(TEXT)

Russia has been conducting air raids in Syria since Sept. 30. Moscow began drawing down its military presence in Syria over the past week after President Vladimir Putin ordered a partial pullout of Russian aircraft and forces in support of indirect peace talks in Geneva. On Thursday, Putin said Moscow would keep enough forces in Syria to continue the fight against DAESH, the al-Qaida-affiliated Nusra Front and other extremist organizations. DAESH is not included in the truce that was brokered by Russia and the U.S. and went into effect on Feb. 27, leading to a drop of violence in Syria. The air raids come at a time when DAESH has lost large swaths of territory in northern Syria, including in Raqqa province, in battles with the Syrian Democratic Forces. To the south, Syrian troops are on the offensive in an attempt to capture the ancient town of Palmyra, which has been under DAESH control since May. Opposition activists reported heavy airstrikes Sunday on the town that is home to some of the world's most precious archaeological sites. Several of those sites have already been damaged or destroyed by the extremists.
After months of losing ground in Iraq and Syria, DAESH is showing signs of wear and tear, and its opponents say they have seen an increase in desertions among the extremists. But the militants appear to be lashing back with more terrorist and chemical attacks. Under a stepped-up campaign of U.S.-led and Russian airstrikes, as well as ground assaults by multiple forces in each country, the militants are estimated to have lost about 40 percent of their territory in Iraq and more than 20 percent in Syria. At their highest point in the summer of 2014, the group had overrun nearly a third of each country, declaring a "caliphate" spanning from northwestern Syria to the outskirts of Baghdad.

(End TEXT)

# PROBLEM 1
In the Syria text, on what date did the truce brokered by Russia and the U.S. go into effect?
# PROBLEM 2
Copy the records with "photo" replaced by "image" wherever it occurs, changing nothing else and leaving out the pictures.

(DATASET EXCERPT)

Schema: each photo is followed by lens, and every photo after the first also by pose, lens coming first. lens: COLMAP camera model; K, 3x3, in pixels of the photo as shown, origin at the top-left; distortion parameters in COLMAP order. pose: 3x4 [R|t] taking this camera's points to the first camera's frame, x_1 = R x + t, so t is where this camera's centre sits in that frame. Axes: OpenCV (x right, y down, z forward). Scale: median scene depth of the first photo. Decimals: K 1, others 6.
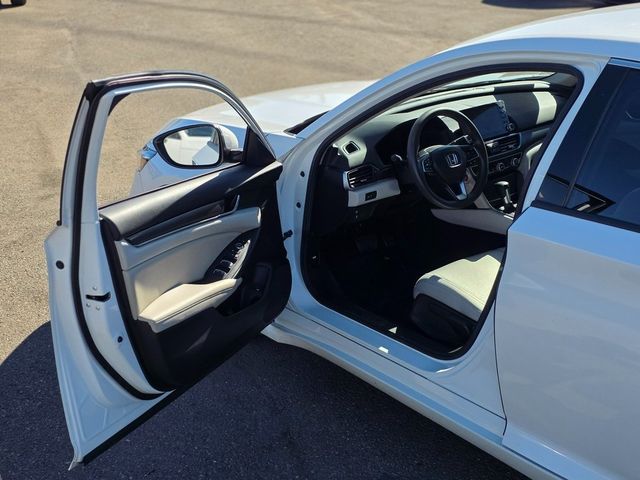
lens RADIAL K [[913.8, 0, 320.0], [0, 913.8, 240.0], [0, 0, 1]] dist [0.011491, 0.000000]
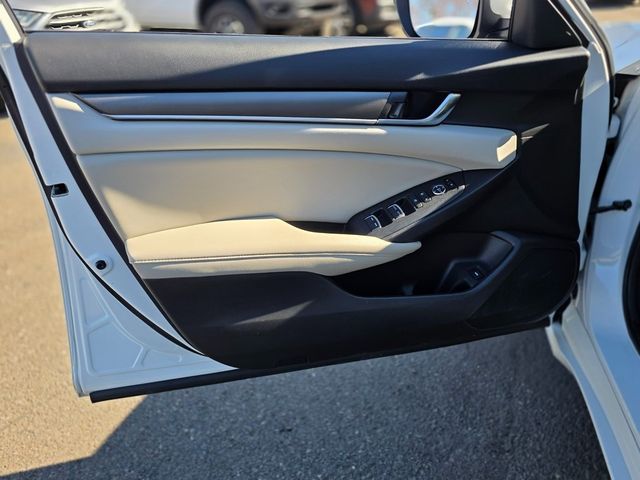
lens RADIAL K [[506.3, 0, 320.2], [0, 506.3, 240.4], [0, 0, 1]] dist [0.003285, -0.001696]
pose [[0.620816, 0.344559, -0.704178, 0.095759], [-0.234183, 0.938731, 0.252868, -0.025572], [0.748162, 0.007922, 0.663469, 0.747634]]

(End DATASET EXCERPT)

# SOLUTION 1
Feb. 27

# SOLUTION 2
Schema: each image is followed by lens, and every image after the first also by pose, lens coming first. lens: COLMAP camera model; K, 3x3, in pixels of the image as shown, origin at the top-left; distortion parameters in COLMAP order. pose: 3x4 [R|t] taking this camera's points to the first camera's frame, x_1 = R x + t, so t is where this camera's centre sits in that frame. Axes: OpenCV (x right, y down, z forward). Scale: median scene depth of the first image. Decimals: K 1, others 6.
lens RADIAL K [[913.8, 0, 320.0], [0, 913.8, 240.0], [0, 0, 1]] dist [0.011491, 0.000000]
lens RADIAL K [[506.3, 0, 320.2], [0, 506.3, 240.4], [0, 0, 1]] dist [0.003285, -0.001696]
pose [[0.620816, 0.344559, -0.704178, 0.095759], [-0.234183, 0.938731, 0.252868, -0.025572], [0.748162, 0.007922, 0.663469, 0.747634]]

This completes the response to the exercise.